Raif Karroubi, expert financier : « Le droit de préemption est un vrai blocus pour les investisseurs »

Raif Karroubi

L’expert financier, Raif Mokretar Karroubi se penche dans cet entretien qu’il nous a accordé, sur la question de la privatisation des banques publiques algériennes. Notamment l’impact de cette opération sur le marché financier et sur l’économie nationale.

Algérie-Eco   : Pensez-vous qu’il est actuellement techniquement parlant, possible de privatiser les banques publiques ?

Raif Mokretar Karroubi : Il est toujours possible, concrètement, il n’y a rien qui puisse empêcher cela, plus maintenant.  Avant la loi stipulait qu’à  chaque vente d’une action, le nouvel actionnaire devait être agréé par le gouverneur de la banque centrale, or cette loi a été amendée, puisque considérée comme lente et compliquée.

L’autre obstacle est la fameuse règle des 51/49, qui n’a pas disparu. Elle a pu être contournée dans certains cas, comme celui de AXA Algérie qui est majoritaire. Par ailleurs, même ventilée à 66%, elle demeure un obstacle dans le sens où les investisseurs étrangers ne vont pas accepter de se faire imposer une minorité de blocage dans le conseil d’administration, qui n’a besoin que 30%, mais cela demeure aménageable.

Les deux premières problématiques étant élaguées, la seule faille qui persiste est sans conteste le droit de préemption. Autrement dit, l’Etat se réserve le droit de racheter les actions de l’investisseur étranger qui veut sortir, sans pour autant, déterminer par quelle méthode allait- il fixer les coûts, et c’est un vrai blocus pour les investisseurs, qui seront en proie à une grande part d’arbitraire. Donc les deux premières failles sont plus ou moins levées, mais la dernière persiste.

Quelles en  seraient les répercussions sur la scène financière ?

Les répercussions seront moins importantes aujourd’hui, car il aurait fallu le faire durant la période d’opulence où les prix du pétrole nous permettaient de négocier en position de force.

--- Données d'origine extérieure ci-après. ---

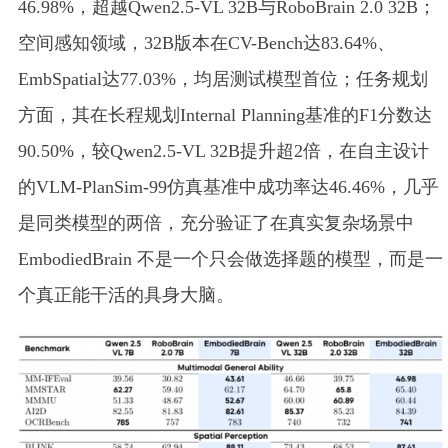
46.98%，超越Qwen2.5-VL 32B与RoboBrain 2.0 32B；
空间感知领域，32B版本在CV-Bench达83.64%、
EmbSpatial达77.03%，均居测试模型首位；任务规划
方面，其在长程规划Internal Planning基准的F1分数达
90.50%，较Qwen2.5-VL 32B提升超2倍，在自主设计
的VLM-PlanSim-99仿真基准中成功率达46.46%，几乎
是同类模型的两倍，充分验证了在真实复杂场景中
EmbodiedBrain 不是一个只会做选择题的模型，而是一
个真正能干活的具身大脑。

En outre, le plus grand apport serait l’émergence d’une concurrence que le secteur bancaire n’a jamais connu, pour preuve, les banques privées étrangères ont tout de suite trouvé leur vitesse de croisière, elles ont trouvé ce qu’on appelle des niches de confort. Alors que les banques publiques croulent sous le poids de la bureaucratie et des lenteurs administratives, leur engagement demeure insignifiant du fait  de l’absence d’une gestion managériale et d’une liberté d’action et d’initiative.

Les banques finissent par servir de caisses et ne jouent plus leur rôle de partenaires économiques. Donc, si demain une banque privée rachète les parts d’une banque publique, elle se retrouvera immédiatement, en possession d’un réseau important d’agences, d’un portefeuille établi, et par conséquent, d’une force de frappe inégalable

Justement estimez-vous qu’il est plus judicieux de penser à réformer, à restructurer le secteur bancaire, avant de parler de privatisation ?

Restructurer, c’est justement de s’ouvrir, lorsque l’actionnaire unique des banques publiques est l’Etat.  Il n’y a pas une grande marge de liberté de gestion, et donc de prérogatives. Ceci étant, il existe plusieurs formes de restructuration, la privatisation en est une. Par ailleurs, il était question aussi de fusion entre certaines banques.

C’est aussi une façon de réformer le secteur. En somme, dans la mesure où le tissu bancaire se compose de 85%de banques publiques, pour 15% de banques privées, l’indication est à l’ouverture, il faut s’installer fortement, pour peu qu’il y’ait une caisse de garantie de dépôts des citoyens.

La question de la privatisation des banques est abordée à chaque fois que les prix du pétrole chutent, pensez-vous, qu’elle peut avoir des retombées réelles sur l’économie nationale ?

Justement, il ne faut pas que cette opération se fasse en fonction de la conjoncture économique du pays, car cela laisserait supposer que si par accident, les prix du baril remonteraient, cette opération va être avortée comme cela a été le cas par le passé. Ceci dit, on n’est pas en train de dire qu’une banque privée fonctionne systématiquement mieux qu’une banque publique.

Ces dernières doivent secouer un peu le cocotier en matière de concurrence et de diversification de produits, car au demeurant, elles proposent toutes les mêmes produits aux mêmes tarifs. C’est ce qui fait que les banques privées gagnent du terrain,  c‘est uniquement dans ce sens, qu’elles fonctionnent mieux. pour finir je vous dirai que ce n’est ni un problème de finances ou de crise, il ne s’agit que de liberté de gestion et de gouvernance.